2) The amount that Americans spent on prescription pharmaceuticals
doubled between 1994 and 1999. Estimates are that the cost will
double again by 2003.
3) Insured Americans have access to the best health care in the
world, but we also spend a higher percentage of our gross national
product on health care than any other country.
4) British healthcare is high quality, but patients must wait long
periods of time to receive surgeries and diagnostic tests that Americans
can have performed relatively quickly.
5) Costly, high technology interventions such as bone marrow transplants
are sometimes performed on patients when there is no convincing
evidence that they will be efficacious. The attitude sometimes seems
to be: "Well, nothing else has worked, and it is possible that
this might help." A new movement in medicine, called "Evidence-based
medicine" is an attempt to bring more rational proof to medical
decision-making.
6) Many Americans concede that it is wrong for so many people to
be medically uninsured, but nonetheless will not vote for measures
that would increase taxes to provide the care needed. (If this is
to be paid for, should this be done on a local or national level?)
7) In the second vignette, Audrey thinks that if she had the surgery
to cure her seizures she would be able to get back to work. Studies
show, however, that once a patient has been on disability for over
one year, for any reason, chances are very slim that they will ever
return to work. Most patients with seizures who make good recoveries
from their surgeries and have a significant decrease in their seizure
frequency still do not become employed.
8) Many rationing plans employ a utilitarian approach. If one person
would likely receive twenty years of improved life versus another
person that would likely receive ten years of benefit, the first
person would be given priority. This assumes that our predictions
of the future are valid. This also is prejudicial against older
patients.
PRAYER REQUESTS: As you close today's
lesson together, pray that God will help you to be wise, loving
and generous as you consider health care, food, clothing, shelter
and job needs in your community. Pray that the Holy Spirit will
enlighten you regarding ways that you might be part of the solution
in this important area.
For Further Reading:
The most important background for the didactic portion of this
lesson is from:
John F. Kilner, Life on the Line-Ethics, Aging, Ending Patients'
Lives, and Allocating Vital Resources (Grand Rapids, Michigan: Eerdmans
Publishing Company, 1992). See comments from Chapter Six.
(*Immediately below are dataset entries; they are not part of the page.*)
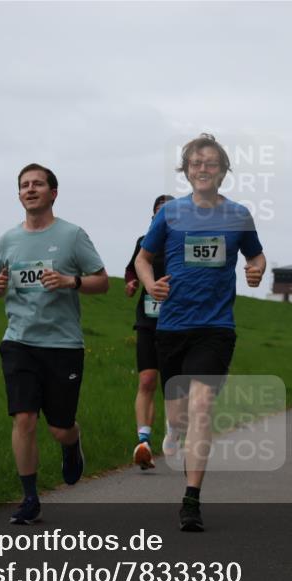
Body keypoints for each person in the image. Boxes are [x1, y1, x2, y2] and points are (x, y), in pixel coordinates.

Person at [135, 133, 266, 531]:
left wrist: (257, 269)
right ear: (187, 171)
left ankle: (191, 500)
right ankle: (173, 430)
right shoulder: (170, 213)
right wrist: (149, 283)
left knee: (202, 405)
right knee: (179, 415)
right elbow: (144, 257)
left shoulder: (239, 215)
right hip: (172, 327)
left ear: (224, 170)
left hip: (215, 327)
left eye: (211, 163)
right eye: (196, 163)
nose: (203, 169)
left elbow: (256, 254)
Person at [0, 163, 109, 525]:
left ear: (53, 193)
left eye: (38, 184)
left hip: (62, 345)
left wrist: (71, 282)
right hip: (19, 341)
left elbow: (102, 282)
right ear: (19, 194)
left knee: (59, 426)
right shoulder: (9, 239)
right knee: (23, 418)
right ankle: (29, 498)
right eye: (24, 185)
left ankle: (72, 445)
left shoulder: (72, 236)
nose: (30, 189)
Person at [124, 194, 174, 470]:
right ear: (152, 216)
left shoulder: (184, 242)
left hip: (178, 323)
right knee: (146, 381)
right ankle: (143, 443)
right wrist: (132, 284)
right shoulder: (144, 242)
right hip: (148, 319)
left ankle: (173, 432)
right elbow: (132, 269)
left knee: (173, 385)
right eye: (159, 211)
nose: (164, 216)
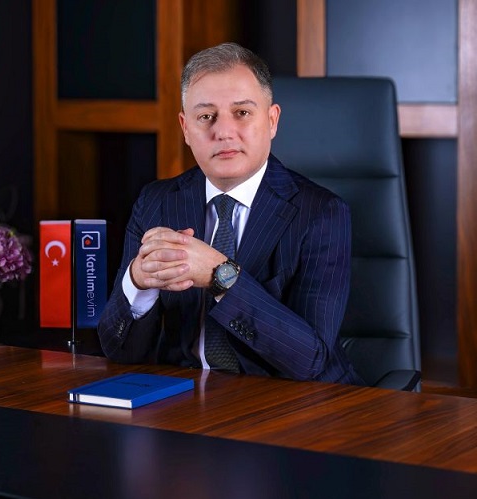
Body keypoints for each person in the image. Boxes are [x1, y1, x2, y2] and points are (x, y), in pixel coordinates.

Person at [98, 42, 364, 385]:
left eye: (242, 113)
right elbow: (119, 351)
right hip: (187, 398)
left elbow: (311, 361)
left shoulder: (321, 213)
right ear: (185, 128)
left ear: (272, 121)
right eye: (206, 117)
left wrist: (219, 275)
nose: (223, 132)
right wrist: (137, 282)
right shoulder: (156, 202)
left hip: (290, 400)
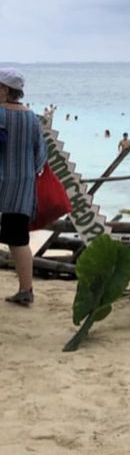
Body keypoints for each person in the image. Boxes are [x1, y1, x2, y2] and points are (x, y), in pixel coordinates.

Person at [0, 68, 46, 307]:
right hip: (23, 187)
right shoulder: (32, 117)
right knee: (19, 239)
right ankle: (26, 289)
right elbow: (41, 156)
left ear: (6, 90)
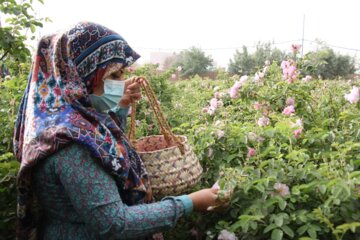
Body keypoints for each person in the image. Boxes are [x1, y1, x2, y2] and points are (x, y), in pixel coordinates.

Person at [13, 22, 221, 240]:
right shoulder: (72, 145)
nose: (121, 83)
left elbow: (107, 148)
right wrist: (190, 202)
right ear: (81, 75)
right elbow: (114, 223)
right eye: (113, 76)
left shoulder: (62, 120)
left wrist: (121, 105)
Dr. Kilner
offers Christian wisdom to ponder, on some important, controversial
topics.
Paul Ramsey, The Patient as Person-Explorations in Medical Ethics
(New Haven, Connecticut: Yale University Press, 1970). Dr. Ramsey,
an early Christian medical ethicist provides a classic exposition
on some of the important pitfalls of resource allocation in Chapter
Seven of his book, entitled "Choosing How To Choose: Patients
and Sparse Medical Resources."
American Medical Association, Code of Medical Ethics-Current Opinions
with Annotations (Chicago, Illinois: American Medical Association
Press, 1997). Offers two rather succinct statements regarding organized
medicine's official position on rationing in
sections 2.03 and 2.095.
John F. Kilner, Robert D. Orr, and Judith Allen Shelly, eds., The
Changing Face of Health Care (Grand Rapids, Michigan: William B.
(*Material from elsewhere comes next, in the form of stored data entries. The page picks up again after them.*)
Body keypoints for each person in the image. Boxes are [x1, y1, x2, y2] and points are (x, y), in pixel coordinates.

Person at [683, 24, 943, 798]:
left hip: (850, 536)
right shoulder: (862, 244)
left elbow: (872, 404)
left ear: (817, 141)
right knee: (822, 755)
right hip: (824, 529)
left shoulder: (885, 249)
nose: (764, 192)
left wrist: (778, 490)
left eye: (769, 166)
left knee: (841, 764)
Eerdmans Publishing Company, 1998). This book is devoted to analyzing
"managed care, resource allocation and patient-caregiver relationships."
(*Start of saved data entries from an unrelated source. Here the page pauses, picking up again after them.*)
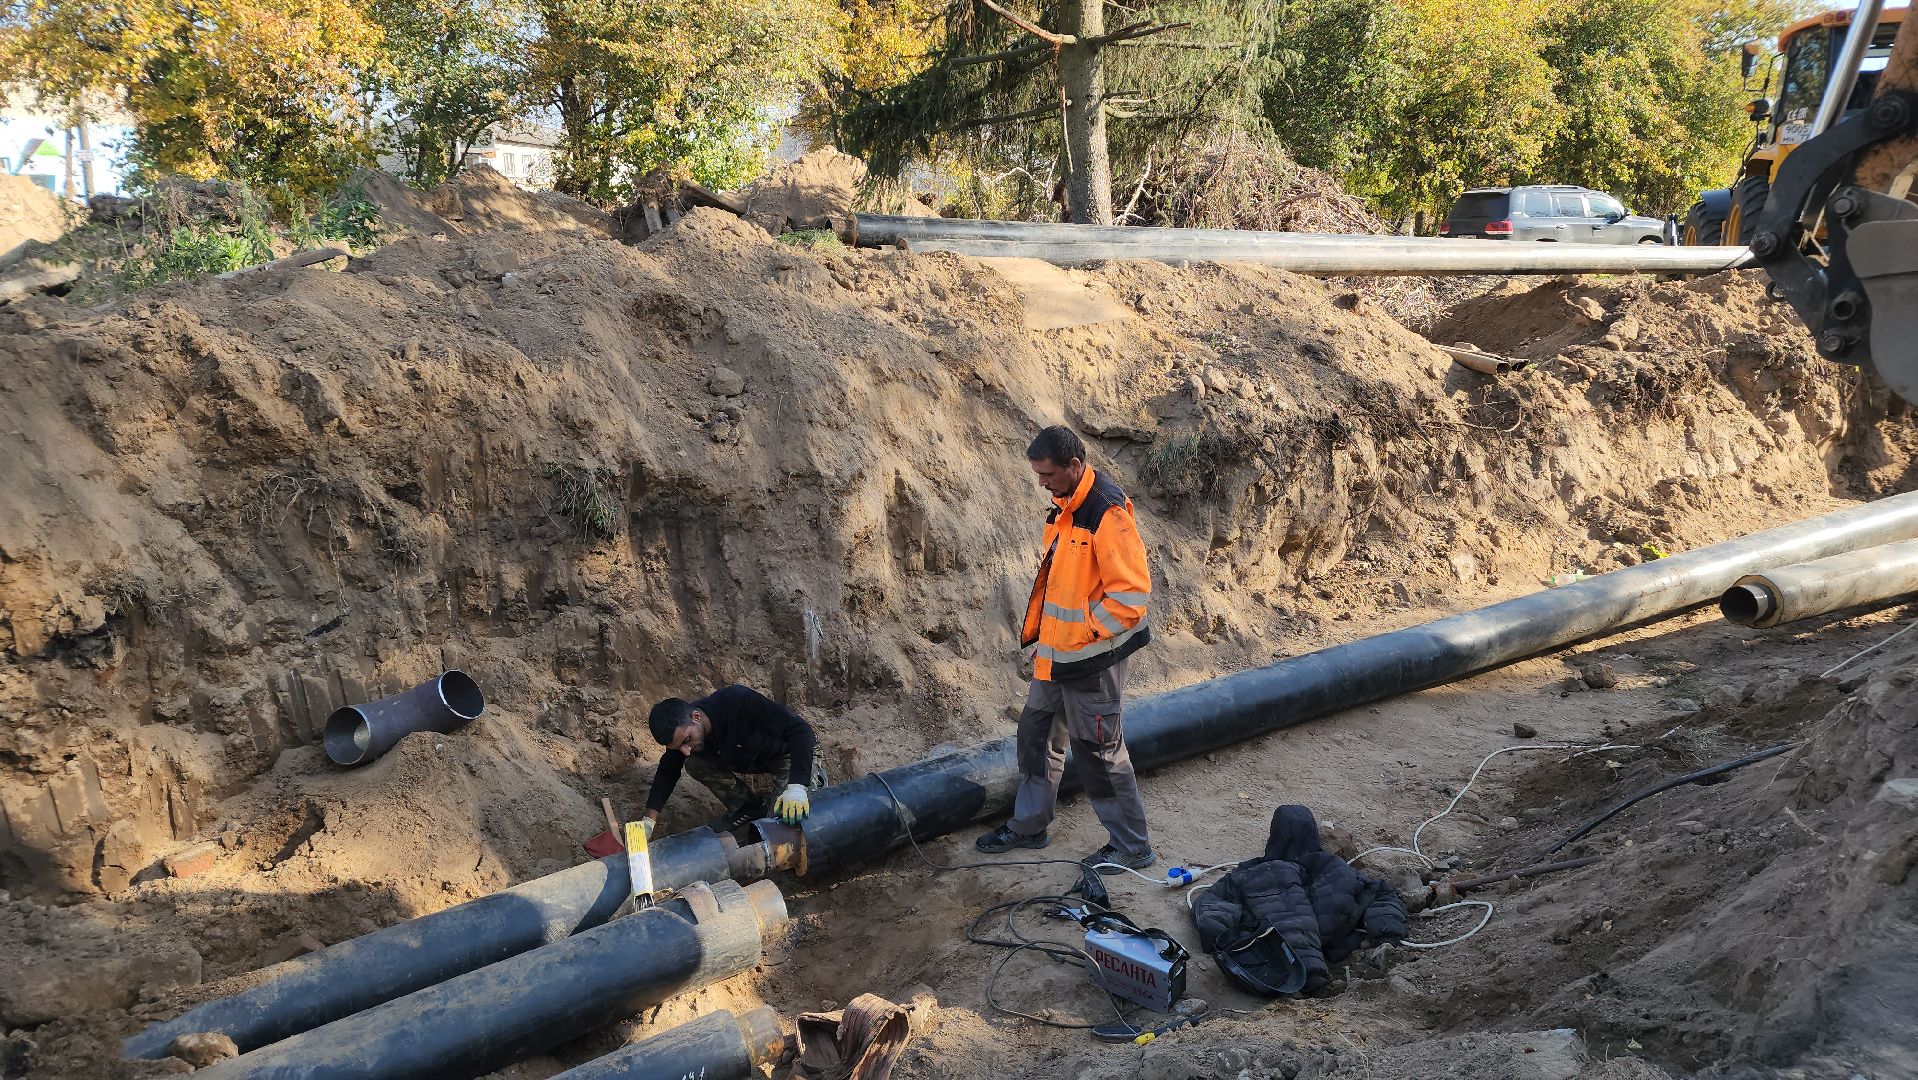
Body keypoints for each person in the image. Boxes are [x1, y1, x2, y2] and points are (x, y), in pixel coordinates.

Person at [976, 425, 1156, 874]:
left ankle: (1132, 846)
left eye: (1048, 474)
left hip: (1091, 661)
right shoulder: (1066, 507)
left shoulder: (1106, 513)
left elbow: (1131, 598)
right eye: (1039, 474)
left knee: (1099, 752)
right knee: (1036, 733)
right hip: (1056, 657)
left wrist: (1087, 635)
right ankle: (1030, 824)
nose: (1042, 482)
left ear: (1074, 467)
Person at [641, 685, 824, 836]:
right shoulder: (683, 734)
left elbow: (801, 731)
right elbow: (667, 771)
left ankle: (812, 787)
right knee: (694, 763)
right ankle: (748, 807)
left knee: (782, 826)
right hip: (753, 758)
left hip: (789, 754)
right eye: (679, 747)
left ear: (696, 717)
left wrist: (797, 786)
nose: (685, 750)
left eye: (687, 740)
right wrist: (648, 821)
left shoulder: (737, 702)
Under the broad category of Justice, Thomas L. Beauchamp and James
F. Childress, in Principles of Biomedical Ethics, 4th ed., (New
York, New York: Oxford University Press, 1994), look at the topic
of resource allocation (rationing) from the perspectives of egalitarianism,
communitarianism, libertarianism and utilitarianism.
Judith C. Ahronheim, Jonathan Moreno, and Connie Zuckerman, Ethics
in Clinical Practice (Boston: Little, Brown and Company, 1994).
This is primarily a case book of ethics, but begins with 83 pages
of overview and general principles. Pages 34-39 have a concise overview
of rationing under the heading "Justice: Allocating Resources."